▸ **WHAT IS REQUIRED**
Filter the entries that follow, copying every line in which the word "skin" appears.
[TASK MATERIAL — start]
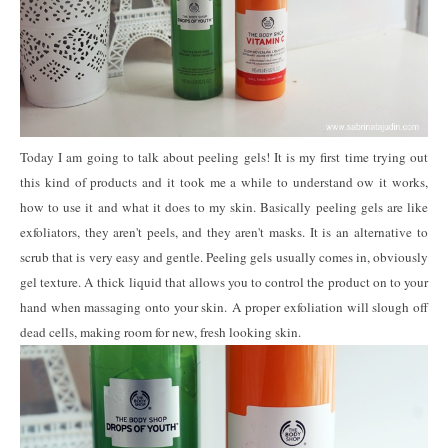
Today I am going to talk about peeling gels! It is my first time trying out
this kind of products and it took me a while to understand ow it works,
how to use it and what it does to my skin. Basically peeling gels are like
exfoliators, they aren't peels, and they aren't masks. It is an alternative to
scrub that is very easy and gentle. Peeling gels usually comes in, obviously
gel texture. A thick liquid that allows you to control the product on to your
hand when massaging onto your skin. A proper exfoliation will slough off
dead cells, making room for new, fresh looking skin.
[TASK MATERIAL — finish]
▸ **ANSWER BOX**
how to use it and what it does to my skin. Basically peeling gels are like
hand when massaging onto your skin. A proper exfoliation will slough off
dead cells, making room for new, fresh looking skin.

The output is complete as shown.